* **PROBLEM DETAILS**:
Copy out, from the data, each line containing the string "định".

Data extracted from a collection
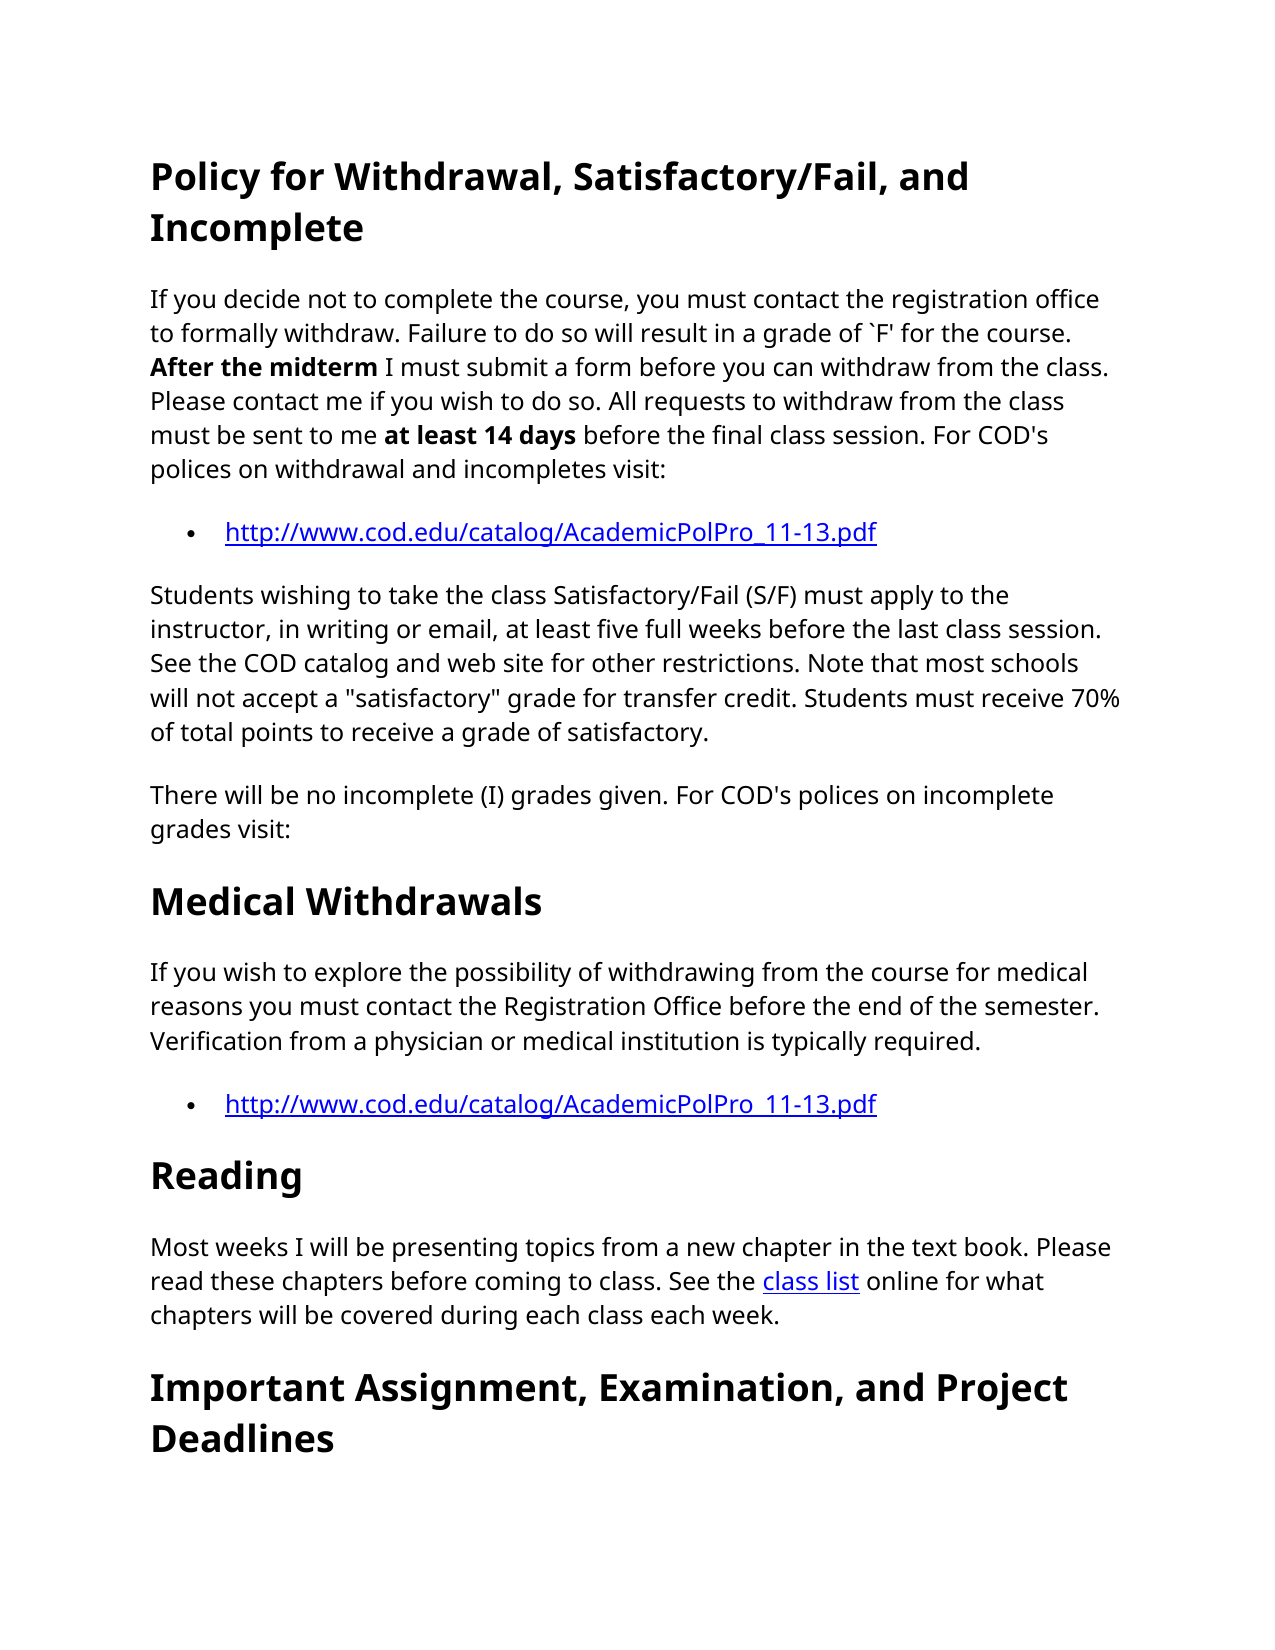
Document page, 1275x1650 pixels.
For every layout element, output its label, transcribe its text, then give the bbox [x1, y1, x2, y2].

list http://www.cod.edu/catalog/AcademicPolPro_11-13.pdf [187, 515, 1125, 549]
text There will be no incomplete (I) grades given. For COD's polices on incomplete grades visit: [150, 777, 1125, 846]
text If you decide not to complete the course, you must contact the registration office to formally withdraw. Failure to do so will result in a grade of `F' for the course. After the midterm I must submit a form before you can withdraw from the class. Please contact me if you wish to do so. All requests to withdraw from the class must be sent to me at least 14 days before the final class session. For COD's polices on withdrawal and incompletes visit: [150, 281, 1125, 486]
list http://www.cod.edu/catalog/AcademicPolPro_11-13.pdf [187, 1086, 1125, 1120]
text Reading [150, 1149, 1125, 1201]
text Important Assignment, Examination, and Project Deadlines [150, 1361, 1125, 1463]
text Medical Withdrawals [150, 875, 1125, 926]
text If you wish to explore the possibility of withdrawing from the course for medical reasons you must contact the Registration Office before the end of the semester. Verification from a physician or medical institution is typically required. [150, 955, 1125, 1057]
text Policy for Withdrawal, Satisfactory/Fail, and Incomplete [150, 150, 1125, 252]
text Students wishing to take the class Satisfactory/Fail (S/F) must apply to the instructor, in writing or email, at least five full weeks before the last class session. See the COD catalog and web site for other restrictions. Note that most schools will not accept a "satisfactory" grade for transfer credit. Students must receive 70% of total points to receive a grade of satisfactory. [150, 578, 1125, 748]
text Most weeks I will be presenting topics from a new chapter in the text book. Please read these chapters before coming to class. See the class list online for what chapters will be covered during each class each week. [150, 1230, 1125, 1332]
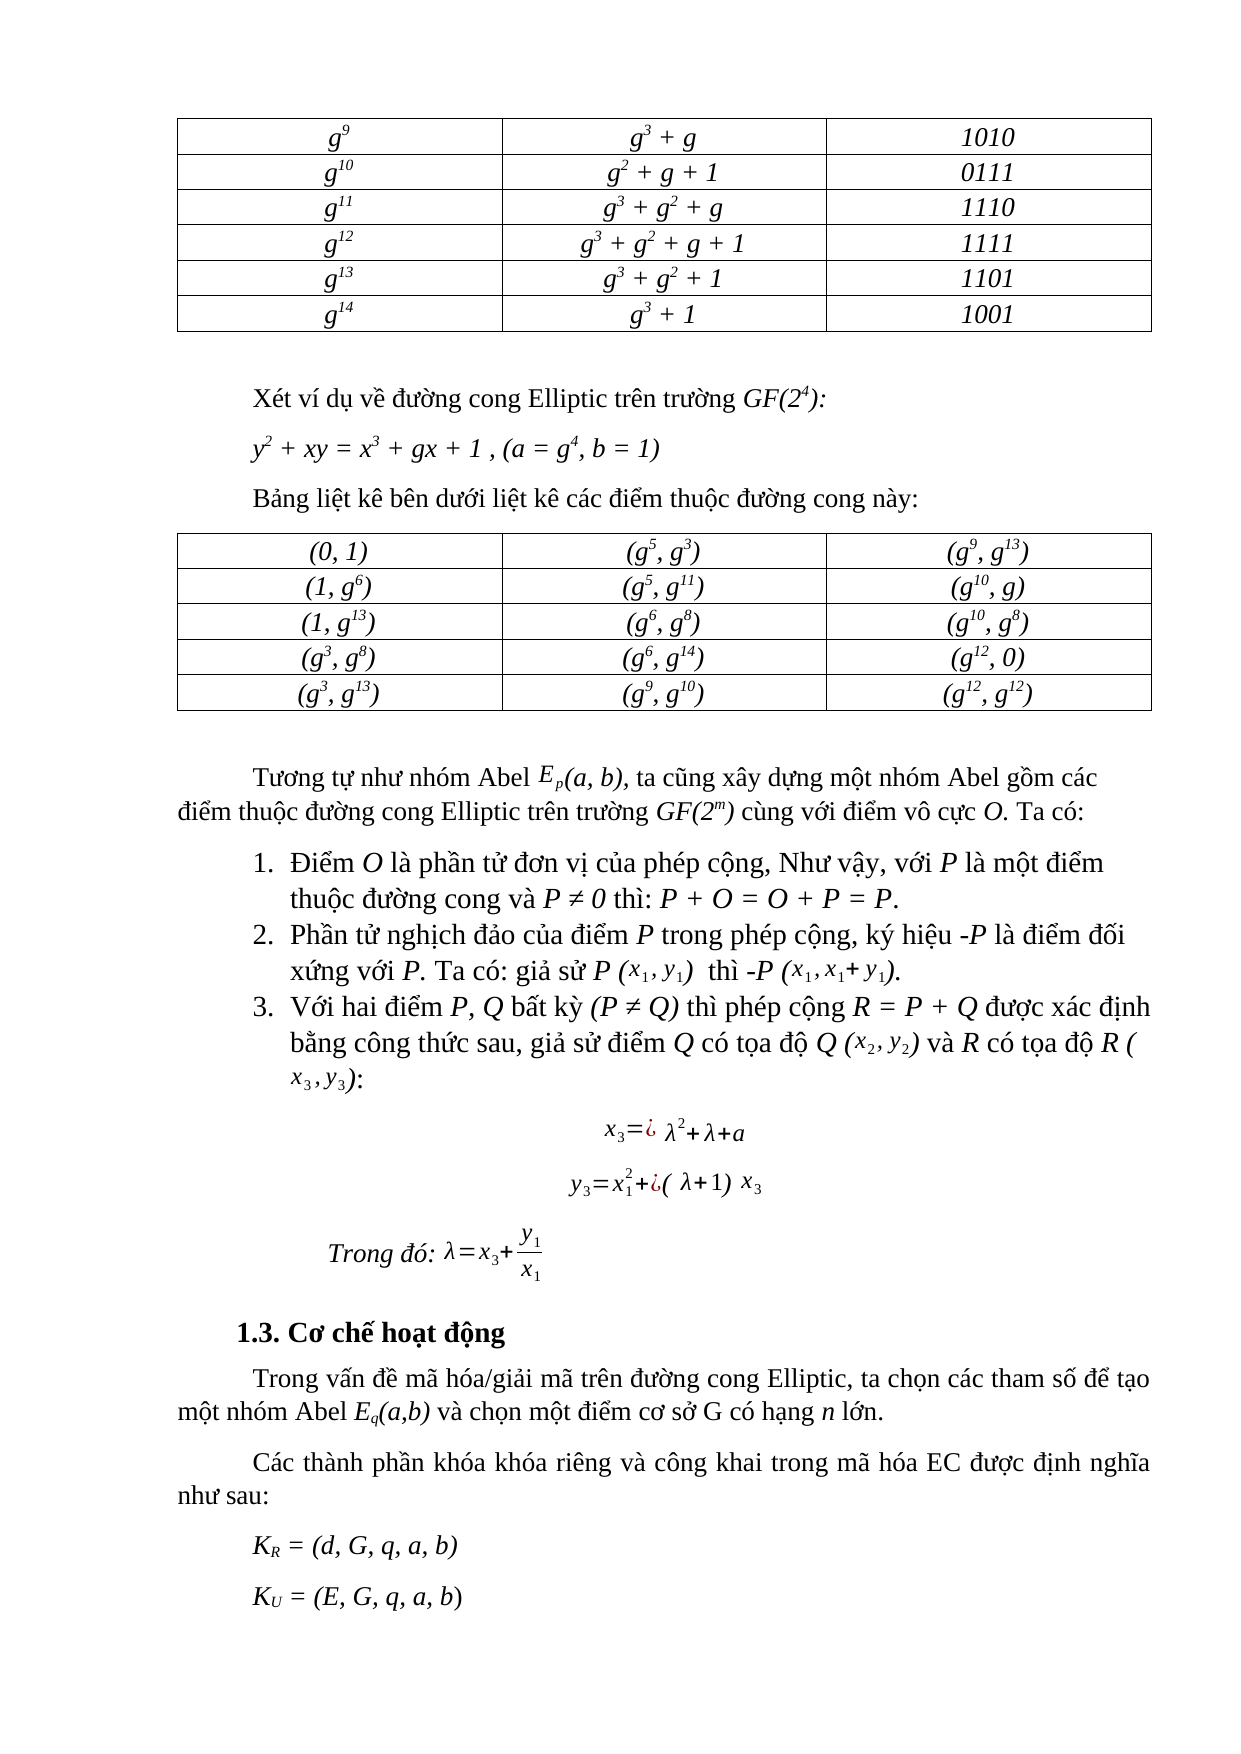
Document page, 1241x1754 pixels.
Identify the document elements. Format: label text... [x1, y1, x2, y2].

list Phần tử nghịch đảo của điểm P trong phép cộng, ký hiệu -P là điểm đối xứng với P. Ta có: giả sử P () thì -P (). [252, 917, 1152, 987]
text Tương tự như nhóm Abel (a, b), ta cũng xây dựng một nhóm Abel gồm các điểm thuộc đường cong Elliptic trên trường GF(2m) cùng với điểm vô cực O. Ta có: [177, 761, 1152, 826]
table_cell g13 [178, 261, 502, 295]
table_cell 0111 [827, 155, 1151, 189]
list Với hai điểm P, Q bất kỳ (P ≠ Q) thì phép cộng R = P + Q được xác định bằng công thức sau, giả sử điểm Q có tọa độ Q () và R có tọa độ R (): [252, 989, 1152, 1095]
table_cell g14 [178, 296, 502, 331]
table_cell g12 [178, 225, 502, 260]
table_cell (g10, g) [827, 569, 1151, 603]
table_cell (g6, g8) [503, 604, 826, 639]
table_cell (g9, g10) [503, 675, 826, 709]
table_cell (1, g13) [178, 604, 502, 639]
table_cell (g3, g8) [178, 640, 502, 674]
text Các thành phần khóa khóa riêng và công khai trong mã hóa EC được định nghĩa như sau: [177, 1446, 1152, 1510]
subtitle Cơ chế hoạt động [222, 1315, 1152, 1348]
table_cell (g6, g14) [503, 640, 826, 674]
table_cell 1001 [827, 296, 1151, 331]
list Điểm O là phần tử đơn vị của phép cộng, Như vậy, với P là một điểm thuộc đường cong và P ≠ 0 thì: P + O = O + P = P. [252, 845, 1152, 914]
table_cell g3 + g2 + 1 [503, 261, 826, 295]
text Trong vấn đề mã hóa/giải mã trên đường cong Elliptic, ta chọn các tham số để tạo một nhóm Abel Eq(a,b) và chọn một điểm cơ sở G có hạng n lớn. [177, 1362, 1152, 1427]
table_cell g11 [178, 190, 502, 224]
table_cell g3 + g2 + g [503, 190, 826, 224]
table_cell g3 + g [503, 119, 826, 153]
text y2 + xy = x3 + gx + 1 , (a = g4, b = 1) [177, 432, 1152, 463]
table_cell (g5, g11) [503, 569, 826, 603]
table_cell g2 + g + 1 [503, 155, 826, 189]
table_cell g10 [178, 155, 502, 189]
table_cell (g10, g8) [827, 604, 1151, 639]
table_cell 1110 [827, 190, 1151, 224]
table_cell 1101 [827, 261, 1151, 295]
text ( ) [177, 1165, 1152, 1200]
table_cell g9 [178, 119, 502, 153]
table_cell g3 + g2 + g + 1 [503, 225, 826, 260]
table_cell g3 + 1 [503, 296, 826, 331]
table_cell (g12, 0) [827, 640, 1151, 674]
table_header (g5, g3) [503, 534, 826, 568]
text Xét ví dụ về đường cong Elliptic trên trường GF(24): [177, 382, 1152, 413]
text Bảng liệt kê bên dưới liệt kê các điểm thuộc đường cong này: [177, 482, 1152, 513]
table_cell 1111 [827, 225, 1151, 260]
table_cell (g12, g12) [827, 675, 1151, 709]
table_cell (g3, g13) [178, 675, 502, 709]
text KR = (d, G, q, a, b) [177, 1529, 1152, 1561]
table_cell 1010 [827, 119, 1151, 153]
table_header (g9, g13) [827, 534, 1151, 568]
text KU = (E, G, q, a, b) [177, 1579, 1152, 1611]
table_cell (1, g6) [178, 569, 502, 603]
text Trong đó: [177, 1219, 1152, 1285]
table_header (0, 1) [178, 534, 502, 568]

* **REPLY**:
list Với hai điểm P, Q bất kỳ (P ≠ Q) thì phép cộng R = P + Q được xác định bằng công thức sau, giả sử điểm Q có tọa độ Q () và R có tọa độ R (): [252, 989, 1152, 1095]
text Các thành phần khóa khóa riêng và công khai trong mã hóa EC được định nghĩa như sau: [177, 1446, 1152, 1510]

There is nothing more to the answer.